Outcry about Israeli TV news channel’s firing of journalists

After many attempts by the Israeli government to influence its editorial policies, Channel 13 News has announced that it is firing around 40 members of its editorial staff, including journalists critical of Prime Minister Benyamin Netanyahu. The announcement threatens investigative journalism and pluralism, Reporters Without Borders (RSF) says.

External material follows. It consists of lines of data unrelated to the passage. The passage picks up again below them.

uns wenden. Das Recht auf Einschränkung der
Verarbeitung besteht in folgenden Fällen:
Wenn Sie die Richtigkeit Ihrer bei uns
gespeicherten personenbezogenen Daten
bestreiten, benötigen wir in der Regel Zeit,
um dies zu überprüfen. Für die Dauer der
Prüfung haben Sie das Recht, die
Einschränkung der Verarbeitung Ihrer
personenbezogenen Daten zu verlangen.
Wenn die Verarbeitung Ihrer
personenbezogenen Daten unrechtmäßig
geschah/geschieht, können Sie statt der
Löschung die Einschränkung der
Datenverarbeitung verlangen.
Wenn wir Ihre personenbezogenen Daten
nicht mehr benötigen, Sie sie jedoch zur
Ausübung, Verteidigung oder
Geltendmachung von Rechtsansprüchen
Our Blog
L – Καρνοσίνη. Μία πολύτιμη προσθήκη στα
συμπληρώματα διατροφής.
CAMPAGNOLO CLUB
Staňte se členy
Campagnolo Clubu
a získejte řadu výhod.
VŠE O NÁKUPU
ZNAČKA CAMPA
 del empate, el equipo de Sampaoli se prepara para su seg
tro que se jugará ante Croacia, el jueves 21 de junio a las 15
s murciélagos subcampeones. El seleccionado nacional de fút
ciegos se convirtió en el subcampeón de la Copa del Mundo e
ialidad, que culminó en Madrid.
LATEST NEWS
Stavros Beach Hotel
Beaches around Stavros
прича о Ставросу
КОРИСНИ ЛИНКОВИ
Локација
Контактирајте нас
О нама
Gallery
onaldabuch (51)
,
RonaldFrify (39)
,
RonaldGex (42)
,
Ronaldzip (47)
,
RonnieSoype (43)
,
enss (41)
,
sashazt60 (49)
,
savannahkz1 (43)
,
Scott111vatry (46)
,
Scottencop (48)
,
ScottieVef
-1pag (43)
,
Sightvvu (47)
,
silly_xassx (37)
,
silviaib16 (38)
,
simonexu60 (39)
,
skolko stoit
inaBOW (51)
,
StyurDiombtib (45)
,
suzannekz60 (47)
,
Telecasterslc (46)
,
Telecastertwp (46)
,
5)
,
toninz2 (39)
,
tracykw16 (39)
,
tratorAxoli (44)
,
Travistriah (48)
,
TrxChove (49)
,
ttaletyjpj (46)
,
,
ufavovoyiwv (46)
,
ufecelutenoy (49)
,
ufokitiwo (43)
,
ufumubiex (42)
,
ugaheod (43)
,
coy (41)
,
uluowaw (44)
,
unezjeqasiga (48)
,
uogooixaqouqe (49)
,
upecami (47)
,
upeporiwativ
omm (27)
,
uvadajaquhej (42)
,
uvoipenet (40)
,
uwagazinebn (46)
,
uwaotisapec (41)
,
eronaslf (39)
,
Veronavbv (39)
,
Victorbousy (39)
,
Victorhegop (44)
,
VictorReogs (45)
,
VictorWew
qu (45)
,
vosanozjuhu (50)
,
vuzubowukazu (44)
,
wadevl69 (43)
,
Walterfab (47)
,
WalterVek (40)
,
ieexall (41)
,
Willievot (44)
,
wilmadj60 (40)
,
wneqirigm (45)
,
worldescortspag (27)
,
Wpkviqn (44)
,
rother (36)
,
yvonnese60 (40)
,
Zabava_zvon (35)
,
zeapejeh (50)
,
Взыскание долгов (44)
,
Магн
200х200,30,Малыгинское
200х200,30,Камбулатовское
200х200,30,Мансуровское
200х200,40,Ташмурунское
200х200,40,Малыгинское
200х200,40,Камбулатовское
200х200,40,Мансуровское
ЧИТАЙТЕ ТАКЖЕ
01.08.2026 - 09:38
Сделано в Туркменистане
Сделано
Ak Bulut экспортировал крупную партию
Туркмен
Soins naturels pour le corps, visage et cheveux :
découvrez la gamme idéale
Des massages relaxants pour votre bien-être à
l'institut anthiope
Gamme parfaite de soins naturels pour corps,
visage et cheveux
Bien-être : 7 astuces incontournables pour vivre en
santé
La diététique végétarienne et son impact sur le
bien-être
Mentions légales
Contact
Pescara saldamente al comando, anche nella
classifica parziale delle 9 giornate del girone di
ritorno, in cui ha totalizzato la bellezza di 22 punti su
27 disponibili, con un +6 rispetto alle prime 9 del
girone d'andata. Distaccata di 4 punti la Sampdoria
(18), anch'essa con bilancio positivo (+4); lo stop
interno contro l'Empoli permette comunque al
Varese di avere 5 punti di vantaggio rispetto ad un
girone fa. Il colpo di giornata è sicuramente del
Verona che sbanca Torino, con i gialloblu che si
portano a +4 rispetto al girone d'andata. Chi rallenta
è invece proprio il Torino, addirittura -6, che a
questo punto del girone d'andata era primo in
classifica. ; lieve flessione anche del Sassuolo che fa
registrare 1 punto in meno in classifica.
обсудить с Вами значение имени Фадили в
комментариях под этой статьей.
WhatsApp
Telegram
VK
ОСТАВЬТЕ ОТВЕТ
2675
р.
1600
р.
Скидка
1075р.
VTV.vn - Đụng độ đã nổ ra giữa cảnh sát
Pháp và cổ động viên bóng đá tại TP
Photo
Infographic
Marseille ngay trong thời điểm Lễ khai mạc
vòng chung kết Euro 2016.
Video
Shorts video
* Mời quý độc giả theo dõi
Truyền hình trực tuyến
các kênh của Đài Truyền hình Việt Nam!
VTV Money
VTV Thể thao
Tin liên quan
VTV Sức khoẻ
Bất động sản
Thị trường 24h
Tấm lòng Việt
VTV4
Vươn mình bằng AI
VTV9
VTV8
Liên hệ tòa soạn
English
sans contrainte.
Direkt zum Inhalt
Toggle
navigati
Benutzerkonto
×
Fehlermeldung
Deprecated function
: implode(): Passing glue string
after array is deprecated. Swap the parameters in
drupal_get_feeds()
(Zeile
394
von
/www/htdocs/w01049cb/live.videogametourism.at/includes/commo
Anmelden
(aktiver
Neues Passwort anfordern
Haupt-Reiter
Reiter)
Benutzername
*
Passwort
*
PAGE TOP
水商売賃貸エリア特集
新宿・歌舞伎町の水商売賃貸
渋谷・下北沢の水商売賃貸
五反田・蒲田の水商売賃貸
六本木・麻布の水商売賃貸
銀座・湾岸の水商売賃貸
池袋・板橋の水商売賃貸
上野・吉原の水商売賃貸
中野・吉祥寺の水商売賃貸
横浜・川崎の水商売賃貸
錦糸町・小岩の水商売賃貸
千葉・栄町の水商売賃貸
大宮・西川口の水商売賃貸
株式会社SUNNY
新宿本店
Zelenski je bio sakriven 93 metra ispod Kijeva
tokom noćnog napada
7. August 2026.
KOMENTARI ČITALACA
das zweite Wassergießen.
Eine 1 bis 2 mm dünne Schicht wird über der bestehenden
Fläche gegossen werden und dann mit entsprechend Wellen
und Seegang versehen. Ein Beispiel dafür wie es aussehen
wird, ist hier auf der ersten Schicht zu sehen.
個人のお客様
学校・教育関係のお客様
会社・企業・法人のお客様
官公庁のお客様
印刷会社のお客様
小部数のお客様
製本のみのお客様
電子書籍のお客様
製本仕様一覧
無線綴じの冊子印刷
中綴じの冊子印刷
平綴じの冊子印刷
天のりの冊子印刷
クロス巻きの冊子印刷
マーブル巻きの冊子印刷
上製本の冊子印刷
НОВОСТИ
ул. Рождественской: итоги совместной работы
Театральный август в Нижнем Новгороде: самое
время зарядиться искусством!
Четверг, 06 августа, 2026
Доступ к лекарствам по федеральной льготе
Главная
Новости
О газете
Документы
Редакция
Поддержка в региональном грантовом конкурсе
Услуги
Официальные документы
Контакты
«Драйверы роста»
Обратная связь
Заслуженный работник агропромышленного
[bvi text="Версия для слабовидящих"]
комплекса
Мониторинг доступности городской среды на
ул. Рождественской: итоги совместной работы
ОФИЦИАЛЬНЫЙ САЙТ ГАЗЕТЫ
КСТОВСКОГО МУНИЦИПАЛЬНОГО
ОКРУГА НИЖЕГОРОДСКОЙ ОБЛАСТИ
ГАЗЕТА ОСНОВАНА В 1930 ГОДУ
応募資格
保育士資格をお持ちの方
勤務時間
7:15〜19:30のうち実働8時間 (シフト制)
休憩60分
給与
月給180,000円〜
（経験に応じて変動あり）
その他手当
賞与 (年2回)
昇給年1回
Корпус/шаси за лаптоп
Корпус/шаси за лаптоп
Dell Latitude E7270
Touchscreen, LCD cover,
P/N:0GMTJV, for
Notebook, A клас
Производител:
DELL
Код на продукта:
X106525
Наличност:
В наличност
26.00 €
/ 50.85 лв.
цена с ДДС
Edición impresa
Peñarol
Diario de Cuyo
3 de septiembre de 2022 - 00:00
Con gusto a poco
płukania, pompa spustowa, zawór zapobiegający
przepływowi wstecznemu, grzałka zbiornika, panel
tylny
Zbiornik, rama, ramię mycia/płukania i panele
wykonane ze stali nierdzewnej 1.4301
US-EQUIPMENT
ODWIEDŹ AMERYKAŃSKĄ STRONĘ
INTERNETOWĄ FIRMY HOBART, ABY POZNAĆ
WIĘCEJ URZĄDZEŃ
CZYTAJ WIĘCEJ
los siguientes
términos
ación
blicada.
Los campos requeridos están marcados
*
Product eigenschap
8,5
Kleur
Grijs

Although the journalists targeted by the layoffs include such well known Netanyahu critics as Barak Ravid and Nir Becher, members of the TV channel’s management say the reasons are economic. For months, they had been thinking of shifting the channel’s emphasis from news to entertainment and the coronavirus crisis has accentuated their financial problems, they say.

 

Many commentators nonetheless regard the firings as political motivated. “Is the latest purge of journalists an attempt to appease Netanyahu?” an article in the daily newspaper Haaretz asked.

 

Several of the fired journalists were responsible for revelations that embarrassed Netanyahu to the point that in June he went so far as to call for the jailing of Raviv Drucker, a journalist who has broadcast recordings showing that a telecom firm and his wife, Sarah Netanyahu, has leaned on the TV channel to provide him with more favourable coverage.

 

The channel, which used to be called Channel 10, was bought by Leonard Blavatnik, a billionaire businessman close to Netanyahu, in 2015. According to a leak published in Haaretz last month, Blavatnik told the police at the time that Netanyahu had suggested that he should buy the channel in order to turn it into an “Israeli Fox News.”

 

Blavatnik reportedly added: “He always complained about the media, about the leftists (...) and that Channel 10 specifically is anti-Israel and anti-business.”

 

“In view of the government’s many attempts to influence Channel 13’s editorial line, it is legitimate to suspect that these firings are politically motivated,” said Sabrina Bennoui, the head of RSF’s Middle East desk.

 

“It was precisely the presence of journalists critical of the government that made this channel so credible and important for the Israeli media landscape. These dismissals are regrettable for investigative journalism in particular and for Israeli media pluralism in general.”

 

In August 2019, srael’s Channel 12 had to provide one of its journalists, Guy Peleg, with a bodyguard when Netanyahu and his supporters repeatedly branded him as a source of “fake news” after he published leaks from criminal investigations into alleged corruption involving the prime minister.


Israel is ranked 88th out of 180 countries and territories in RSF's 2020 World Press Freedom Index.